Le processus de négociations entamé par le chef de l’État autour de son CEP permanent se révèle jusqu’ici sans succès. Dialogue de sourds ? Les différents acteurs concernés restent soudés à leur position et n’entendent pas fléchir. Entre-temps, le Conseil se cherche entre permanent, provisoire et permanent conjoncturel.
De nombreux secteurs de la vie nationale, notamment la classe politique, les organismes de droits humains, les organisations socioprofessionnelles et même des parlementaires optent pour la formation d’un conseil électoral provisoire. Les partis politiques comme l’Organisation du peuple en lutte (OPL), la fusion des sociaux-démocrates, le Rassemblement des démocrates nationaux progressistes (RDNP), le Parti Konvansyon inite démocratique (Kid), le Parti libéral haïtien (PLH), le Parti Aksyon pou konstui yon Ayiti òganize (AKAO), Fanmi Lavalas sont montés au créneau pour dénoncer la mise en place du Conseil électoral permanent.
Les jeux se corsent. Le président de la République n’entend nullement revenir sur sa décision de former un CEP permanent. Les adeptes du provisoire contestent. Ils menacent de bouder les prochaines élections si M. Martelly persiste dans la voie qu’il a déjà empruntée.
Le professeur Sauveur Pierre Etienne, coordonnateur national de l’Organisation du peuple en lutte (OPL) croit qu’il est impossible de mettre en place un Conseil électoral permanent. Car, dit-il, le processus ayant conduit à la mise en place de ce qu’il appelle le « Conseil électoral présidentiel » est vicié à la base. « C’est un CEP mort-né, fruit d’un amendement contesté et d’un CSPJ décrié » a-t-il fulminé en invitant le chef de l’État ainsi que son staff à prendre acte que leur CEP a fait fausse couche et qu’ils doivent rectifier le tir. « C’est le pouvoir qui a la prérogative d’organiser les élections certes, mais il convient à l’opposition de les évaluer » a fait remarquer sauveur Pierre Etienne tout en appelant le président de la République à entendre la voix de la sagesse qui n’est autre que celle de l’opposition et de la société civile.
Crise de confiance ?
Pour Sauveur Pierre Etienne et Jean Hénold Buteau, la notion de confiance est fondamentale dans tout processus électoral. En ce sens, disent-ils, le conseil appelé à organiser les prochaines élections, doit avant tout inspirer confiance aux acteurs. Malheureusement, croient-ils, tel n’est pas le cas. À leur avis, les six conseillers installés au CEP n’inspirent pas confiance autant pour les institutions qui les ont désignés.

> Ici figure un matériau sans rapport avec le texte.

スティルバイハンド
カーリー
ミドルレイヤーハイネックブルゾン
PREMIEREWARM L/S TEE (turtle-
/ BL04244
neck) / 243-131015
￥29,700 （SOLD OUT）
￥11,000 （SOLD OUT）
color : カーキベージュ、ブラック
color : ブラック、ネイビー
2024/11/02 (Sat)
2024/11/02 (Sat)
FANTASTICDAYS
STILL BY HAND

Pour étayer sa thèse, Sauveur Pierre Etienne a même évoqué le cas du président du CSPJ, Me Anel Alexis Joseph qui avait plus de 65 ans lors de sa nomination à la Cour de Cassation. Ce qui est contraire, dit-il, à la loi sur la fonction publique. Dans la même veine, le Dr Buteau croit que la mission du CSPJ a été dénaturée dans l’amendement constitutionnel.
Dans cette perspective, se basant sur les tohu-bohus qui entourent la mise en place du Conseil électoral permanent, le patron de l’OPL pense que seul un conseil électoral provisoire formé avec des personnes respectables et intègres peut aider à dénouer la crise.
L’intérêt des adeptes du provisoire…
« Il s’agit d’une question de principe. L’OPL est contre l’amendement de la Constitution. Parmi les huit versions d’amendement qui était en circulation, nous ne savons pas exactement quelle version a été publiée », a lancé le professeur Pierre Etienne. A son avis, l’intérêt du parti qu’il dirige se trouve dans la normalisation des institutions, voie par laquelle doit passer l’avenir du pays.
Jean Hénold Buteau voit aussi dans l’amendement de la Constitution tel qu’il est publié, une menace contre les acquis démocratiques ainsi qu’à la participation populaire. L’exclusion des collectivités territoriales du processus de désignation des membres du Conseil électoral permanent serait, selon ces leaders politiques, un coup de force constitutionnel. Crise institutionnelle, crise constitutionnelle, crise de confiance, crise préélectorale, le pays s’enlise et l’avenir devient de plus en plus incertain. Comme palliatif, Sauveur Pierre Etienne opte pour une solution haïtienne afin d’éviter l’immixtion de l’international dans les affaires du pays.